-- Stated task --
Copy each of the rows below word for word.

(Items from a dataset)
+++
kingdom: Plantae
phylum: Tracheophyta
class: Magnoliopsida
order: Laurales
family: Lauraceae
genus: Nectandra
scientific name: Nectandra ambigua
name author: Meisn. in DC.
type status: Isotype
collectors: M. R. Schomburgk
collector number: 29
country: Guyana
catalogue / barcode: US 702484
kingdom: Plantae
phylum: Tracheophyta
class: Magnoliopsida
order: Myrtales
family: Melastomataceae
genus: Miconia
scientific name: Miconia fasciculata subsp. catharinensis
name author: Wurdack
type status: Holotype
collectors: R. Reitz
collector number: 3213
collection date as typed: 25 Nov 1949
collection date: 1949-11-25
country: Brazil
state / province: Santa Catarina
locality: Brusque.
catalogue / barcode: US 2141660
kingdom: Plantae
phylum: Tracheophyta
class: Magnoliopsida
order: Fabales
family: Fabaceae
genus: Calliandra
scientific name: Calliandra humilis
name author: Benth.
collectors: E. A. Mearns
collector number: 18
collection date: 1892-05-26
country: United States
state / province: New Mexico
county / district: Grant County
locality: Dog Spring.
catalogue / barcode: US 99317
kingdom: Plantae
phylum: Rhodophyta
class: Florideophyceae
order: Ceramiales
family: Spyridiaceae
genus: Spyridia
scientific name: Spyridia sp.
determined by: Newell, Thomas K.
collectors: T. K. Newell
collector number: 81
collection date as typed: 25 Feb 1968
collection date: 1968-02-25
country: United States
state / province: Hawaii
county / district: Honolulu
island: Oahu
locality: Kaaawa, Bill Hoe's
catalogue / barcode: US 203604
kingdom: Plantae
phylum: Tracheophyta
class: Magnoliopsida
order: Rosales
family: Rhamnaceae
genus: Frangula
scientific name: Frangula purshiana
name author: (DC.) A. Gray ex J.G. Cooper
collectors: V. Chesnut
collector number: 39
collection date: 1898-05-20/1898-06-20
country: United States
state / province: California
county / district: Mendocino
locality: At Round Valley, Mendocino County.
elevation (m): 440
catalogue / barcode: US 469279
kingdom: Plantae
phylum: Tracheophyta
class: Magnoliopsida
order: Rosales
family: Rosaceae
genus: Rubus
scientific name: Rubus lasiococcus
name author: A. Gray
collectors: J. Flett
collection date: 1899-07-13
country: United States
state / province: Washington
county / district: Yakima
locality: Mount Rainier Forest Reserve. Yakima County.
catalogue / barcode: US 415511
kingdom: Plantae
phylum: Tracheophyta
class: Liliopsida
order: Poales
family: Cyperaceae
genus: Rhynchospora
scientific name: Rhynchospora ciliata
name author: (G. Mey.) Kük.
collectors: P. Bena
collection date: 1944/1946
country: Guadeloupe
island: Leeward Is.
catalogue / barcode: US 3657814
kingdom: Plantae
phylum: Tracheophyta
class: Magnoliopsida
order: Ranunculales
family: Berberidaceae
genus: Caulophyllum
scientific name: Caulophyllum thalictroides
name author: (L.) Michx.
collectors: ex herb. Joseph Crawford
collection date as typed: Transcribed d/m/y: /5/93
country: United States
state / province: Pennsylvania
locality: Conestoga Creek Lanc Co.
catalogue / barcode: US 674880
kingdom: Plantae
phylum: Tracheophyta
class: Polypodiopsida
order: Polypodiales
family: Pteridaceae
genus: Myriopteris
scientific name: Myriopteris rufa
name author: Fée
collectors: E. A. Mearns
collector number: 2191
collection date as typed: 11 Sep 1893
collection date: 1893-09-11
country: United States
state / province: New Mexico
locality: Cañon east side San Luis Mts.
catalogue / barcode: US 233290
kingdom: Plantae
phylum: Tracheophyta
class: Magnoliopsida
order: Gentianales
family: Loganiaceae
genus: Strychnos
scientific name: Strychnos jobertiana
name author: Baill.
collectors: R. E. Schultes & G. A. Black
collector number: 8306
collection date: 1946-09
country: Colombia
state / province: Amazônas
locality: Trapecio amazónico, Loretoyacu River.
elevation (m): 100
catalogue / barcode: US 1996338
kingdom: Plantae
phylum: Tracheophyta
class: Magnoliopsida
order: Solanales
+++
-- Finished exercise --
kingdom: Plantae
phylum: Tracheophyta
class: Magnoliopsida
order: Laurales
family: Lauraceae
genus: Nectandra
scientific name: Nectandra ambigua
name author: Meisn. in DC.
type status: Isotype
collectors: M. R. Schomburgk
collector number: 29
country: Guyana
catalogue / barcode: US 702484
kingdom: Plantae
phylum: Tracheophyta
class: Magnoliopsida
order: Myrtales
family: Melastomataceae
genus: Miconia
scientific name: Miconia fasciculata subsp. catharinensis
name author: Wurdack
type status: Holotype
collectors: R. Reitz
collector number: 3213
collection date as typed: 25 Nov 1949
collection date: 1949-11-25
country: Brazil
state / province: Santa Catarina
locality: Brusque.
catalogue / barcode: US 2141660
kingdom: Plantae
phylum: Tracheophyta
class: Magnoliopsida
order: Fabales
family: Fabaceae
genus: Calliandra
scientific name: Calliandra humilis
name author: Benth.
collectors: E. A. Mearns
collector number: 18
collection date: 1892-05-26
country: United States
state / province: New Mexico
county / district: Grant County
locality: Dog Spring.
catalogue / barcode: US 99317
kingdom: Plantae
phylum: Rhodophyta
class: Florideophyceae
order: Ceramiales
family: Spyridiaceae
genus: Spyridia
scientific name: Spyridia sp.
determined by: Newell, Thomas K.
collectors: T. K. Newell
collector number: 81
collection date as typed: 25 Feb 1968
collection date: 1968-02-25
country: United States
state / province: Hawaii
county / district: Honolulu
island: Oahu
locality: Kaaawa, Bill Hoe's
catalogue / barcode: US 203604
kingdom: Plantae
phylum: Tracheophyta
class: Magnoliopsida
order: Rosales
family: Rhamnaceae
genus: Frangula
scientific name: Frangula purshiana
name author: (DC.) A. Gray ex J.G. Cooper
collectors: V. Chesnut
collector number: 39
collection date: 1898-05-20/1898-06-20
country: United States
state / province: California
county / district: Mendocino
locality: At Round Valley, Mendocino County.
elevation (m): 440
catalogue / barcode: US 469279
kingdom: Plantae
phylum: Tracheophyta
class: Magnoliopsida
order: Rosales
family: Rosaceae
genus: Rubus
scientific name: Rubus lasiococcus
name author: A. Gray
collectors: J. Flett
collection date: 1899-07-13
country: United States
state / province: Washington
county / district: Yakima
locality: Mount Rainier Forest Reserve. Yakima County.
catalogue / barcode: US 415511
kingdom: Plantae
phylum: Tracheophyta
class: Liliopsida
order: Poales
family: Cyperaceae
genus: Rhynchospora
scientific name: Rhynchospora ciliata
name author: (G. Mey.) Kük.
collectors: P. Bena
collection date: 1944/1946
country: Guadeloupe
island: Leeward Is.
catalogue / barcode: US 3657814
kingdom: Plantae
phylum: Tracheophyta
class: Magnoliopsida
order: Ranunculales
family: Berberidaceae
genus: Caulophyllum
scientific name: Caulophyllum thalictroides
name author: (L.) Michx.
collectors: ex herb. Joseph Crawford
collection date as typed: Transcribed d/m/y: /5/93
country: United States
state / province: Pennsylvania
locality: Conestoga Creek Lanc Co.
catalogue / barcode: US 674880
kingdom: Plantae
phylum: Tracheophyta
class: Polypodiopsida
order: Polypodiales
family: Pteridaceae
genus: Myriopteris
scientific name: Myriopteris rufa
name author: Fée
collectors: E. A. Mearns
collector number: 2191
collection date as typed: 11 Sep 1893
collection date: 1893-09-11
country: United States
state / province: New Mexico
locality: Cañon east side San Luis Mts.
catalogue / barcode: US 233290
kingdom: Plantae
phylum: Tracheophyta
class: Magnoliopsida
order: Gentianales
family: Loganiaceae
genus: Strychnos
scientific name: Strychnos jobertiana
name author: Baill.
collectors: R. E. Schultes & G. A. Black
collector number: 8306
collection date: 1946-09
country: Colombia
state / province: Amazônas
locality: Trapecio amazónico, Loretoyacu River.
elevation (m): 100
catalogue / barcode: US 1996338
kingdom: Plantae
phylum: Tracheophyta
class: Magnoliopsida
order: Solanales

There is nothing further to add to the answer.